Читаем The Accidental Tourist полностью

“Can you believe it? Standing on my doorstep looking so pleased with herself. ‘Not his baby!’ I said. ‘Whose then?’ ‘Well, that I couldn’t say,’ she said, ‘and I doubt if you could either. But I can tell you this much: If you don’t give my son a divorce and release all financial claims on him, I will personally produce Dana Scully and his friends in a court of law and they will swear you’re a known tramp and that baby could be any one of theirs. Clearly it’s not Norman’s; Norman was a darling baby.’ Well. I waited till Norman got home from work and I said, ‘Do you know what your mother told me?’ Then I saw by his face that he did. I saw she must have been talking behind my back for who knows how long, putting these suspicions in his head. I said, ‘Norman?’ He just stuttered around. I said ‘Norman, she’s lying, it’s not true, I wasn’t going with those boys when I met you! That’s all in the past!’ He said, ‘I don’t know what to think.’ I said, ‘Please!’ He said, ‘I don’t know.’ He went out to the kitchen and started fixing this screen I’d been nagging him about, window screen halfway out of its frame even though supper was already on the table. I’d made him this special supper. I followed after him. I said, ‘Norman. Dana and them are from way, way back. That baby couldn’t be theirs.’ He pushed up on one side of the screen and it wouldn’t go, and he pushed up on the other side and it cut his hand, and all at once he started crying and wrenched the whole thing out of the window and threw it as far as he could. And next day his mother came to help him pack his clothes and he left me.”

“Good Lord,” Macon said. He felt shocked, as if he’d known Norman personally.

“So I thought about what to do. I knew I couldn’t go back to my folks. Finally I phoned Mrs. Brimm and asked if she still wanted me to come take care of her, and she said yes, she did; the woman she had wasn’t any use at all. So I said I would do it for room and board if I could bring the baby and she said yes, that would be fine. She had this little row house downtown and there was an extra bedroom where me and Alexander could sleep. And that’s how I managed to keep us going.”

They were several blocks from home now, but she didn’t suggest turning back. She held the leash loosely and Edward strutted next to her, matching her pace. “I was lucky, wasn’t I,” she said. “If it wasn’t for Mrs. Brimm I don’t know what I’d have done. And it’s not like it was all that much work.
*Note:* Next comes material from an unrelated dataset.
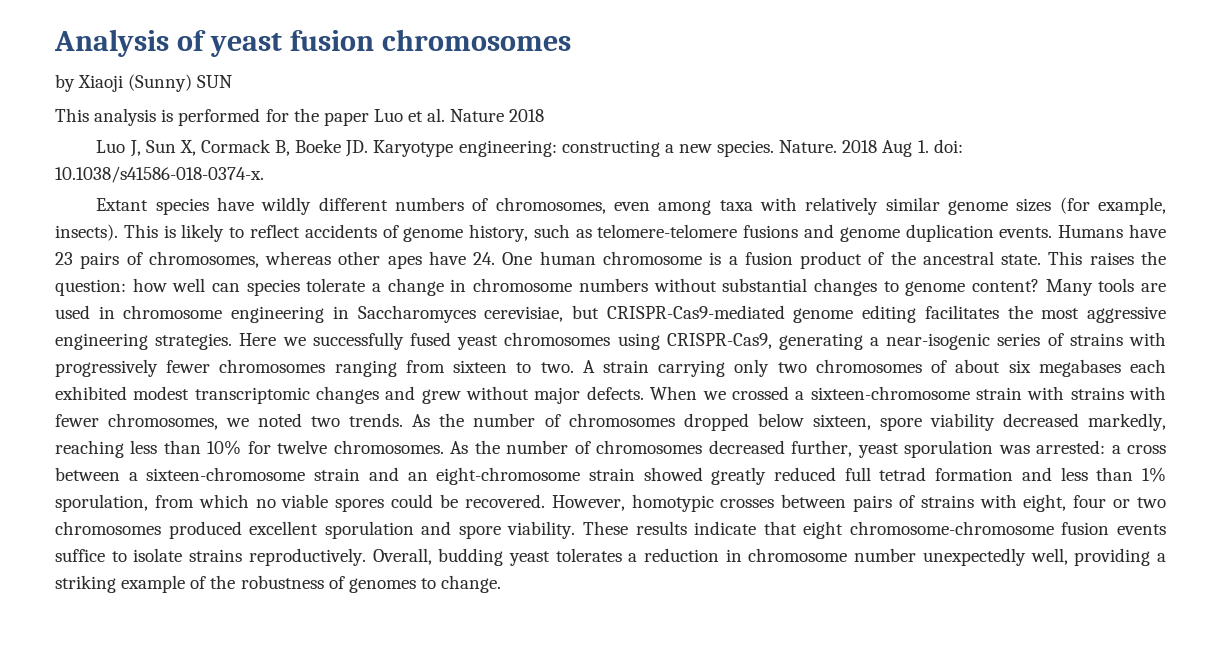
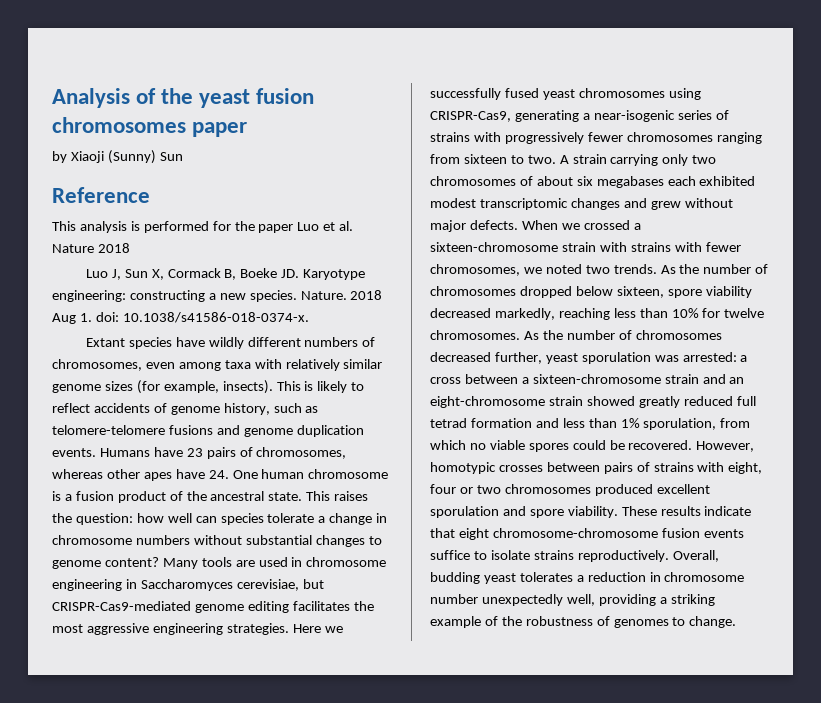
(206, 40) none -> [161,88,194,104] the
(571, 40) none -> [192,122,248,137] paper
[197,75,233,88] SUN -> [159,152,183,161] [52,187,150,203] Sun // Reference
Just keeping the house straight, fixing her a bite to eat, helping her around. She was crippled up with arthritis but just as spunky! It’s not like I really had to nurse her.”

She slowed and then came to a stop. Edward, with a martyred sigh, sat down at her left heel. “When you think about it, it’s funny,” she said. “All that time Alexander was in the hospital seemed so awful, seemed it would go on forever, but now when I look back, I almost miss it. I mean there was something cozy about it, now that I recall. I think about those nurses gossiping at the nurses’ station and those rows of little babies sleeping. It was winter and sometimes I’d stand at a window and look out and I’d feel happy to be warm and safe. I’d look down at the emergency room entrance and watch the ambulances coming in. You ever wonder what a Martian might think if he happened to land near an emergency room? He’d see an ambulance whizzing in and everybody running out to meet it, tearing the doors open, grabbing up the stretcher, scurrying along with it. ‘Why,’ he’d say, ‘what a helpful planet, what kind and helpful creatures.’ He’d never guess we’re not always that way; that we had to, oh, put aside our natural selves to do it. ‘What a helpful race of beings,’ a Martian would say. Don’t you think so?”

She looked up at Macon then. Macon experienced a sudden twist in his chest. He felt there was something he needed to do, some kind of connection he wanted to make, and when she raised her face he bent and kissed her chapped, harsh lips even though that wasn’t the connection he’d intended. Her fist with the leash in it was caught between them like a stone. There was something insistent about her — pressing. Macon drew back. “Well. ” he said.

She went on looking up at him.

“Sorry,” he said.

Then they turned around and walked Edward home.

Danny spent the holiday practicing his parallel parking, tirelessly wheeling his mother’s car back and forth in front of the house. And Liberty baked cookies with Rose. But Susan had nothing to do, Rose said, and since Macon was planning a trip to Philadelphia, wouldn’t he consider taking her along? “It’s only hotels and restaurants,” Macon said. “And I’m cramming it into one day, leaving at crack of dawn and coming back late at night—”

“She’ll be company for you,” Rose told him.